_Brief_
Look at the data below and print exactly the lines from its first line through the line with "X239001Y228487D01*"; the pictures stay out of the copy.

(Hardware design source data)
::::

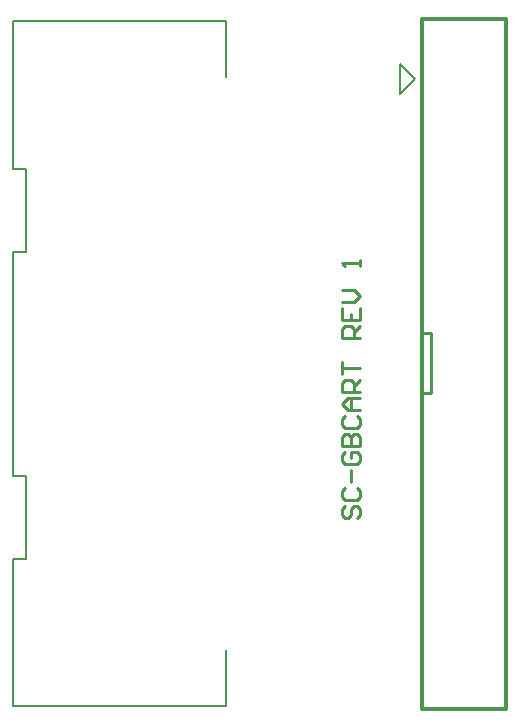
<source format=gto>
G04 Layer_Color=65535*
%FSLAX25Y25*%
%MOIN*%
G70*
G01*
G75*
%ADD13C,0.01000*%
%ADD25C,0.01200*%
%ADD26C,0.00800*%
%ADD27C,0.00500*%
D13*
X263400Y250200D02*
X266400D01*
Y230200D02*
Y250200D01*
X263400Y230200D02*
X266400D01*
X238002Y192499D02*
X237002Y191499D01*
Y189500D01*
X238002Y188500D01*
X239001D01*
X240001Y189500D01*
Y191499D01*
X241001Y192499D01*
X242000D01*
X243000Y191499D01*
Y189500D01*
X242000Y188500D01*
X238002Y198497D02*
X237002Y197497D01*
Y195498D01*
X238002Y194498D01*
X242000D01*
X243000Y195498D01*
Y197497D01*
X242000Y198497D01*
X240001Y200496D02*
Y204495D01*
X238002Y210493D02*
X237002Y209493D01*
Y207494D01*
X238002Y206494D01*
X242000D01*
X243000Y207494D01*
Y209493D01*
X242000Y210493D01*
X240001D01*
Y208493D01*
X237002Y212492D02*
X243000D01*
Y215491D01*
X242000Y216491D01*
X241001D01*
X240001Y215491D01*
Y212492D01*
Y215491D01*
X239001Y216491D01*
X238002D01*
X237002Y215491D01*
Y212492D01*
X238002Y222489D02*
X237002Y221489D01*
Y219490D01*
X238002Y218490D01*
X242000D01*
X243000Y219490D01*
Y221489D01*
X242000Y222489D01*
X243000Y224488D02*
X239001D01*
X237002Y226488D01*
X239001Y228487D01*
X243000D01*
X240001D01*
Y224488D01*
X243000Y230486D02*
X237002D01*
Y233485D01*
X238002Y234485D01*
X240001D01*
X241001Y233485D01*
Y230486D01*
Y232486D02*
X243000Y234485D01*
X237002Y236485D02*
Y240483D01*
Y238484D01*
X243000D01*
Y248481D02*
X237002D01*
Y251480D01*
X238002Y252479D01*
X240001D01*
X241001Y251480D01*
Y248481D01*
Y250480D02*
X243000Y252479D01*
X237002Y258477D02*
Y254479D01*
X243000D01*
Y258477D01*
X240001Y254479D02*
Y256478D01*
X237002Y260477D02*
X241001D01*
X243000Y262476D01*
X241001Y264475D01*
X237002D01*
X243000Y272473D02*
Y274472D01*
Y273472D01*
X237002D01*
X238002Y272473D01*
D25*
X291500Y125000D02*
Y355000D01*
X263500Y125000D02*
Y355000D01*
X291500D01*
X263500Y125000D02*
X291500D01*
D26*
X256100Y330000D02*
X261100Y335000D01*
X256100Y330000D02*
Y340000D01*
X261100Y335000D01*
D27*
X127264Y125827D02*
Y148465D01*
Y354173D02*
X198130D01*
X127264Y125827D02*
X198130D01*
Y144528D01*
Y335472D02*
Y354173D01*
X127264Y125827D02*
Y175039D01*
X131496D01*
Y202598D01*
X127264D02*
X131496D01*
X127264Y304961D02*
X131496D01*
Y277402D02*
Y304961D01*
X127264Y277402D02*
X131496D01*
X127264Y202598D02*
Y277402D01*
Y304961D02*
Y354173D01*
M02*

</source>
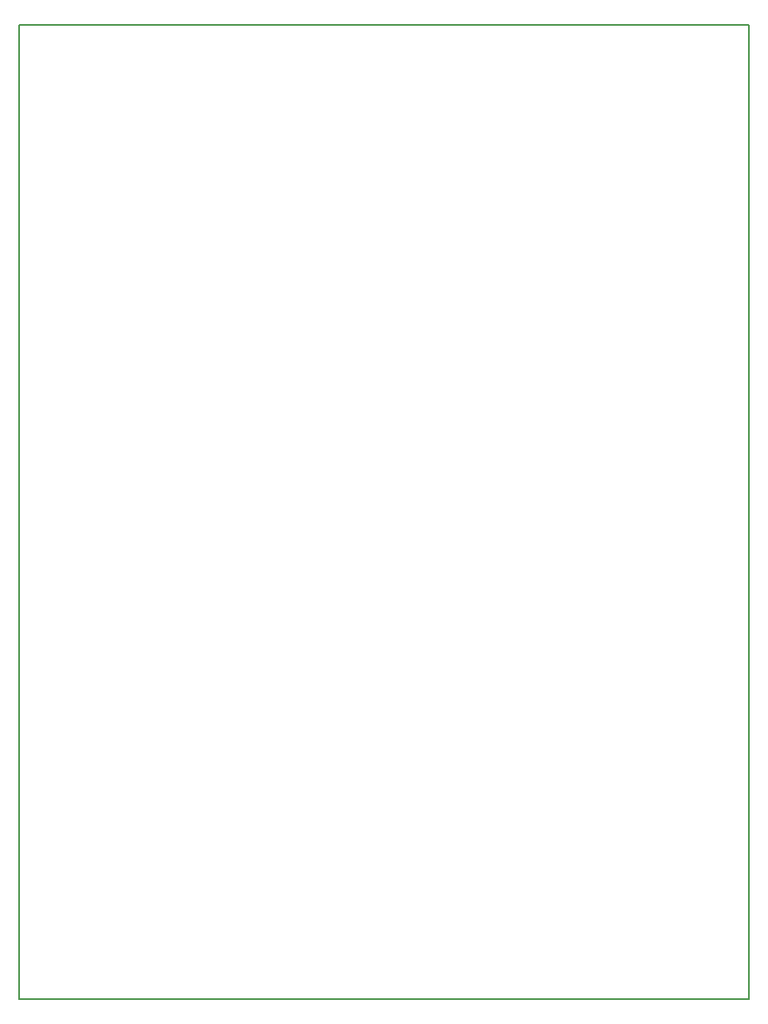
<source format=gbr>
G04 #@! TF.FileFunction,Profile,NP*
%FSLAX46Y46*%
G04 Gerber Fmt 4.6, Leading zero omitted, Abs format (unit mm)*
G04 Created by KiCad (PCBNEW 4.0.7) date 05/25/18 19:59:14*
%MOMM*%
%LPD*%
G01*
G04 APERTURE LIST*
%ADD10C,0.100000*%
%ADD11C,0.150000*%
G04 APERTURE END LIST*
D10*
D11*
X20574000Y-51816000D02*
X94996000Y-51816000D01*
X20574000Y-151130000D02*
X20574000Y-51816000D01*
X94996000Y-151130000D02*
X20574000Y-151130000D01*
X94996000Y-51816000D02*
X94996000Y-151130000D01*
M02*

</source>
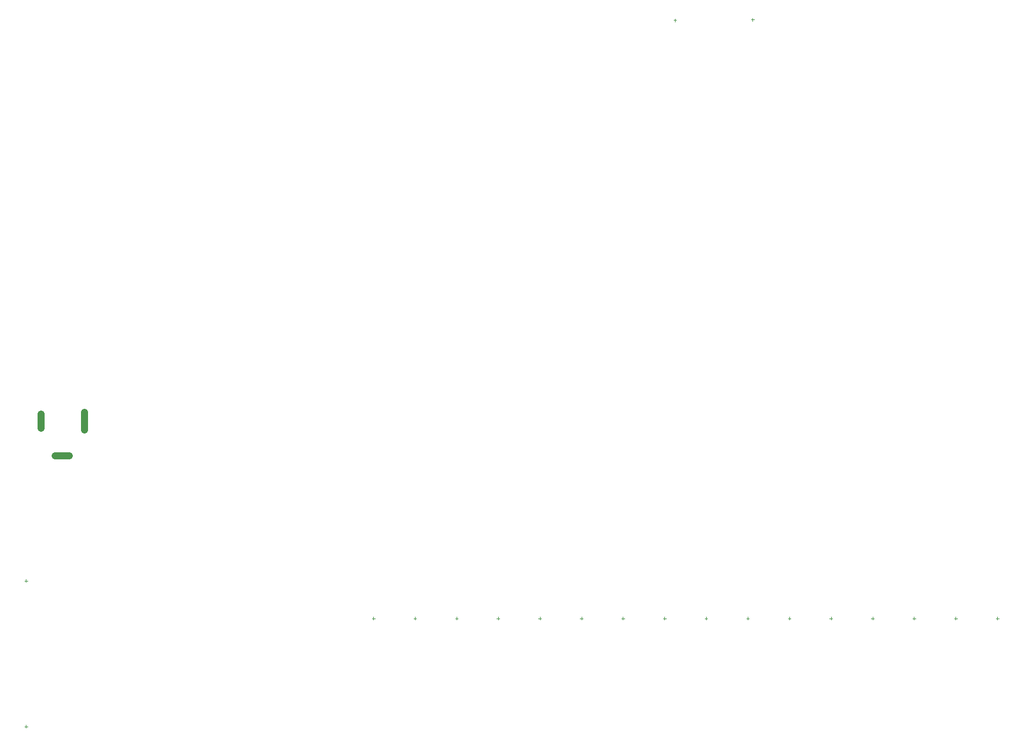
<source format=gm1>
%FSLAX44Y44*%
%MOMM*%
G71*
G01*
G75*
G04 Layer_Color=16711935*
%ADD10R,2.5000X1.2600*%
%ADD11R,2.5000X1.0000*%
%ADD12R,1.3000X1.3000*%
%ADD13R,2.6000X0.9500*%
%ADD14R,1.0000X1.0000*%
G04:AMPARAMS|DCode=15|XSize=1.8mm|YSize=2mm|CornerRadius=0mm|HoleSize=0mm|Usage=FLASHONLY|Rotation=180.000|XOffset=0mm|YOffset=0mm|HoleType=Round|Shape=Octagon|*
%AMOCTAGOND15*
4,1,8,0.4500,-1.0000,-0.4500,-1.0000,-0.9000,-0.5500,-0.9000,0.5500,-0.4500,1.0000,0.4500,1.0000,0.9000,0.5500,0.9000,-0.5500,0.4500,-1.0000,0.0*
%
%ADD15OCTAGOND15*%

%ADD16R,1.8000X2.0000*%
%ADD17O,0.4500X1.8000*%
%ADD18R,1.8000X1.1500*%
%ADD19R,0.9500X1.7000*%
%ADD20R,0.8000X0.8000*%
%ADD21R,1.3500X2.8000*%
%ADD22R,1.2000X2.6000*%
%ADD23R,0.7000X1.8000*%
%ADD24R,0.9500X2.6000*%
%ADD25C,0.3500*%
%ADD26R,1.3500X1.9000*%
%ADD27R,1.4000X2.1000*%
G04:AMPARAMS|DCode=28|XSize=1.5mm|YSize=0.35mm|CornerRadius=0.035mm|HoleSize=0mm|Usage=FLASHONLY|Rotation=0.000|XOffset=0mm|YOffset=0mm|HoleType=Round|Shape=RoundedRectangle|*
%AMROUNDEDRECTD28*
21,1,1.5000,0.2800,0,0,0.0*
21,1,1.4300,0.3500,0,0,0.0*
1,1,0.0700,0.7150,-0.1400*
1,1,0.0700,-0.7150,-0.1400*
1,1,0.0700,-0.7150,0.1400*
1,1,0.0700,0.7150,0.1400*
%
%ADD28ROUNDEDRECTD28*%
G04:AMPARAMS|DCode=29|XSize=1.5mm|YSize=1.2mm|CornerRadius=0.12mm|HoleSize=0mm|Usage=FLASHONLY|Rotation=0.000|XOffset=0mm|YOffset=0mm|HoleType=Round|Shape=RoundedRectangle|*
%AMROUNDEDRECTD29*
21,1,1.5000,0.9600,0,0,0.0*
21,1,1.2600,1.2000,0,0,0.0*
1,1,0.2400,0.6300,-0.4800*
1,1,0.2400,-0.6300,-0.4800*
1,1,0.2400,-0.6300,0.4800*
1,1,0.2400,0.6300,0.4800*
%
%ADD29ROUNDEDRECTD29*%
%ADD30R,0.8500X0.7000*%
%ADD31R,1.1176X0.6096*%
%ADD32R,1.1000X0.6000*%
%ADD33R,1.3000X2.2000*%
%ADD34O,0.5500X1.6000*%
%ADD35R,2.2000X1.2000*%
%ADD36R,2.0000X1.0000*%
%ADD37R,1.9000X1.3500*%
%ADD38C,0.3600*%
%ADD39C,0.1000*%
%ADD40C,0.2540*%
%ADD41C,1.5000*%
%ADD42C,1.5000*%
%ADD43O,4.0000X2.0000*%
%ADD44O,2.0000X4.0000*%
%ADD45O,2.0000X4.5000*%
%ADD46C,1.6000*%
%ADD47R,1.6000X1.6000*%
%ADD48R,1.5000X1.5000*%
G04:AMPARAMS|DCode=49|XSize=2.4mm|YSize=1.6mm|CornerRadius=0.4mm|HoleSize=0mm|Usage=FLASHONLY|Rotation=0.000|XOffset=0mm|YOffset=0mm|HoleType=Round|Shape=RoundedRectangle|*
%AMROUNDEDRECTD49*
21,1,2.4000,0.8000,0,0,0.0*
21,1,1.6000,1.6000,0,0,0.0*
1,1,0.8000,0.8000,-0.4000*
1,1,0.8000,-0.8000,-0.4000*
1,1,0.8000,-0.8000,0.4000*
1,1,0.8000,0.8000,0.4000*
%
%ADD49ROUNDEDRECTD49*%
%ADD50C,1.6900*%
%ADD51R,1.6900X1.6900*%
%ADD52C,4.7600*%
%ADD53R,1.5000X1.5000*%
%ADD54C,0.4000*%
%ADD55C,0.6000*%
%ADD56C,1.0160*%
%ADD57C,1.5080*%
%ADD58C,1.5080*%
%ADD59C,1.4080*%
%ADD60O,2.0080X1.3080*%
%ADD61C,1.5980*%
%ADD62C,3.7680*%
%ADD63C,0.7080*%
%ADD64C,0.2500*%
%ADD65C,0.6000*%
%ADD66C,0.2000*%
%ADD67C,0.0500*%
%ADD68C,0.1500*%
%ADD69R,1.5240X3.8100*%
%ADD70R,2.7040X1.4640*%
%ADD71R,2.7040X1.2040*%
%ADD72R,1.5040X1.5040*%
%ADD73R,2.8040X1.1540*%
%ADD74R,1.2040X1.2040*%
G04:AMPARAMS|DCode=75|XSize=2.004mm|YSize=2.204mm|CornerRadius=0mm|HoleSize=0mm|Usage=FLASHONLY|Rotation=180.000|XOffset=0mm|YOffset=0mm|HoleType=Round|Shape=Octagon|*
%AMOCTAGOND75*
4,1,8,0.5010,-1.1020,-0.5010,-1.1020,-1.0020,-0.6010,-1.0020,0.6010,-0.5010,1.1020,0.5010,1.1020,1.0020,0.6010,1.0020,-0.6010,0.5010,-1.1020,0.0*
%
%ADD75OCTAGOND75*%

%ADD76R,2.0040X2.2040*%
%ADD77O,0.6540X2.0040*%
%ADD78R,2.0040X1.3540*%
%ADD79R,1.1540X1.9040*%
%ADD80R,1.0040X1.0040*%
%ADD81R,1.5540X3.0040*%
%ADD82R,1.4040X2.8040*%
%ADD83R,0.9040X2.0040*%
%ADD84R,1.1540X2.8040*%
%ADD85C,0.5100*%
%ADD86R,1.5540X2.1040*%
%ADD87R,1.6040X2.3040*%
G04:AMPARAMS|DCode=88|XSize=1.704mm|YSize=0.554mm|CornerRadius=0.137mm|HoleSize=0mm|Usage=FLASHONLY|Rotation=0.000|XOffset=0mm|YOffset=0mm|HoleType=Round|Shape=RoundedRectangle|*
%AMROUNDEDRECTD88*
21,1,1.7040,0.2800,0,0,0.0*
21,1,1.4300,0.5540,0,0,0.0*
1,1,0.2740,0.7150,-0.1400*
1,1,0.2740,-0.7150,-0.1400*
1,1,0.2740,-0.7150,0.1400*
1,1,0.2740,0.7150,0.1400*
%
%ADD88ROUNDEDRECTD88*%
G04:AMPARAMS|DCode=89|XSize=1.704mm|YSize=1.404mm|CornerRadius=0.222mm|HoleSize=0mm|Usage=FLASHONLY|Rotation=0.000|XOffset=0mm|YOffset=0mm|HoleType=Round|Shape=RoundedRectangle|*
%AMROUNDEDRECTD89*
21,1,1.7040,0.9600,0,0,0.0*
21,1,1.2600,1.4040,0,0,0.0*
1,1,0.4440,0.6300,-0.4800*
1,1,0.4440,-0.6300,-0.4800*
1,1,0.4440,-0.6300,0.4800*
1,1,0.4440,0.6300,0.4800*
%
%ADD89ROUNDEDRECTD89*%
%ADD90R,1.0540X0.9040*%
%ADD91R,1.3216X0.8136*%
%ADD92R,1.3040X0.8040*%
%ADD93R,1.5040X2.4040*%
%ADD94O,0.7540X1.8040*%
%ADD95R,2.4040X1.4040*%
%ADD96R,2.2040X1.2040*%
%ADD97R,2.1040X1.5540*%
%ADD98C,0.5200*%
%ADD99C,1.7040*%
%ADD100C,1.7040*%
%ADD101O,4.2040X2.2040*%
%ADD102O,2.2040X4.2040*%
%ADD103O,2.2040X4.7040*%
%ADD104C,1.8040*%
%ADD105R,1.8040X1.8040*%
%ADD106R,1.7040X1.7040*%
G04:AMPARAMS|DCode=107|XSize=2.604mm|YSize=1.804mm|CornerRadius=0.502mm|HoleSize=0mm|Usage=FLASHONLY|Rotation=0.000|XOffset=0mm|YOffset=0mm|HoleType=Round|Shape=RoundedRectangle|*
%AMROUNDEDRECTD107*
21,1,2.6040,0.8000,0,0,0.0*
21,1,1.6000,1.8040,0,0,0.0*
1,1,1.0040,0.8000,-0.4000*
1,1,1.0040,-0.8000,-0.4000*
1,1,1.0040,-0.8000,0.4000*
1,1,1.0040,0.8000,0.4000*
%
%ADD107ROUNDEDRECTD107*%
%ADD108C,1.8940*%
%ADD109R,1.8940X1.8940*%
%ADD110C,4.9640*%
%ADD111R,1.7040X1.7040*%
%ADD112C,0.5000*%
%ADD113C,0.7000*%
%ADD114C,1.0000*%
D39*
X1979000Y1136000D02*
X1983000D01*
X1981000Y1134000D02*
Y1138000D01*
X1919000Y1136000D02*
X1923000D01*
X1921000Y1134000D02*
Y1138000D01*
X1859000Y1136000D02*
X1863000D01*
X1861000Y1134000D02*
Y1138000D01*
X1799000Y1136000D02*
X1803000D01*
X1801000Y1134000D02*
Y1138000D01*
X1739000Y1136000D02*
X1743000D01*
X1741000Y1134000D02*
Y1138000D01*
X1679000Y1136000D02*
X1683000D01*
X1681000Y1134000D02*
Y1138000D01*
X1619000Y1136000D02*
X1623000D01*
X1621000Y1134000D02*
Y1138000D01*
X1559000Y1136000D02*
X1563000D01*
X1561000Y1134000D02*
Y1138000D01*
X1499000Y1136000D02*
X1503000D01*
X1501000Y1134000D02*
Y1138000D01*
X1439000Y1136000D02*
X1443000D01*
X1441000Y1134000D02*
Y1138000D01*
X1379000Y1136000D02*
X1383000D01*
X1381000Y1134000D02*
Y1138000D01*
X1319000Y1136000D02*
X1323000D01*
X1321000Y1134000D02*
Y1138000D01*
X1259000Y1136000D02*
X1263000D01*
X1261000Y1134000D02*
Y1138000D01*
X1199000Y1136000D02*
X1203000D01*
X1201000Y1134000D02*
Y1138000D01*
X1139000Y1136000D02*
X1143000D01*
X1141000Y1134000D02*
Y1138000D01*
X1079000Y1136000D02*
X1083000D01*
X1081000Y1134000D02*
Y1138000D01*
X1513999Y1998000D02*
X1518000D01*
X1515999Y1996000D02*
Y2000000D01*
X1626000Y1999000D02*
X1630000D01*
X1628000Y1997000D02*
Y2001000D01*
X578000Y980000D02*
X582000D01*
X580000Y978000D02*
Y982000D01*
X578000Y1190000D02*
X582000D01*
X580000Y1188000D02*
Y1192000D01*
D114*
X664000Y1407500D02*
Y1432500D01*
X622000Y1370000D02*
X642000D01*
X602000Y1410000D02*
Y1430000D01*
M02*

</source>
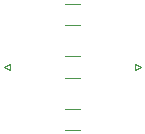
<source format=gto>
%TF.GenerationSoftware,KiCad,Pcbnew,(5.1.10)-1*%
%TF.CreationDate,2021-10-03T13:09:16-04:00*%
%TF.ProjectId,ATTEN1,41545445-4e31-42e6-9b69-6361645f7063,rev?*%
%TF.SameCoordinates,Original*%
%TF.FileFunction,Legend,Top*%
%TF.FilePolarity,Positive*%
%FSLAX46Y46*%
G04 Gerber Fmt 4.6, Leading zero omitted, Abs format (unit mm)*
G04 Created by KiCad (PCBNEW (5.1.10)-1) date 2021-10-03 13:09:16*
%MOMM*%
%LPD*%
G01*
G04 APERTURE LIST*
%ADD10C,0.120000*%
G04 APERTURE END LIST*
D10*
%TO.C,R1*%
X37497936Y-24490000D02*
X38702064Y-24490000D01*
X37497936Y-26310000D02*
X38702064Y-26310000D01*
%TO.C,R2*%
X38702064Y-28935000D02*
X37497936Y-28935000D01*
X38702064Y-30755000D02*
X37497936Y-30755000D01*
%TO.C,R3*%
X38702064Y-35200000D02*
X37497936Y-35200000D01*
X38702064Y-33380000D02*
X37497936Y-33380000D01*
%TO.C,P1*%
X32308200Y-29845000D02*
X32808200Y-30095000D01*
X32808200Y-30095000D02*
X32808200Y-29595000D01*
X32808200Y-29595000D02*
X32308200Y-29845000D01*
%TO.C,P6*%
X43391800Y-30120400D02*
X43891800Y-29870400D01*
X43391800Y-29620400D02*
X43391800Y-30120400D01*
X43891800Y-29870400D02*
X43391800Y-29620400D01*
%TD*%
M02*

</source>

::::

_Response area_
<source format=gto>
G04 Layer_Color=65535*
%FSLAX25Y25*%
%MOIN*%
G70*
G01*
G75*
%ADD13C,0.01000*%
%ADD25C,0.01200*%
%ADD26C,0.00800*%
%ADD27C,0.00500*%
D13*
X263400Y250200D02*
X266400D01*
Y230200D02*
Y250200D01*
X263400Y230200D02*
X266400D01*
X238002Y192499D02*
X237002Y191499D01*
Y189500D01*
X238002Y188500D01*
X239001D01*
X240001Y189500D01*
Y191499D01*
X241001Y192499D01*
X242000D01*
X243000Y191499D01*
Y189500D01*
X242000Y188500D01*
X238002Y198497D02*
X237002Y197497D01*
Y195498D01*
X238002Y194498D01*
X242000D01*
X243000Y195498D01*
Y197497D01*
X242000Y198497D01*
X240001Y200496D02*
Y204495D01*
X238002Y210493D02*
X237002Y209493D01*
Y207494D01*
X238002Y206494D01*
X242000D01*
X243000Y207494D01*
Y209493D01*
X242000Y210493D01*
X240001D01*
Y208493D01*
X237002Y212492D02*
X243000D01*
Y215491D01*
X242000Y216491D01*
X241001D01*
X240001Y215491D01*
Y212492D01*
Y215491D01*
X239001Y216491D01*
X238002D01*
X237002Y215491D01*
Y212492D01*
X238002Y222489D02*
X237002Y221489D01*
Y219490D01*
X238002Y218490D01*
X242000D01*
X243000Y219490D01*
Y221489D01*
X242000Y222489D01*
X243000Y224488D02*
X239001D01*
X237002Y226488D01*
X239001Y228487D01*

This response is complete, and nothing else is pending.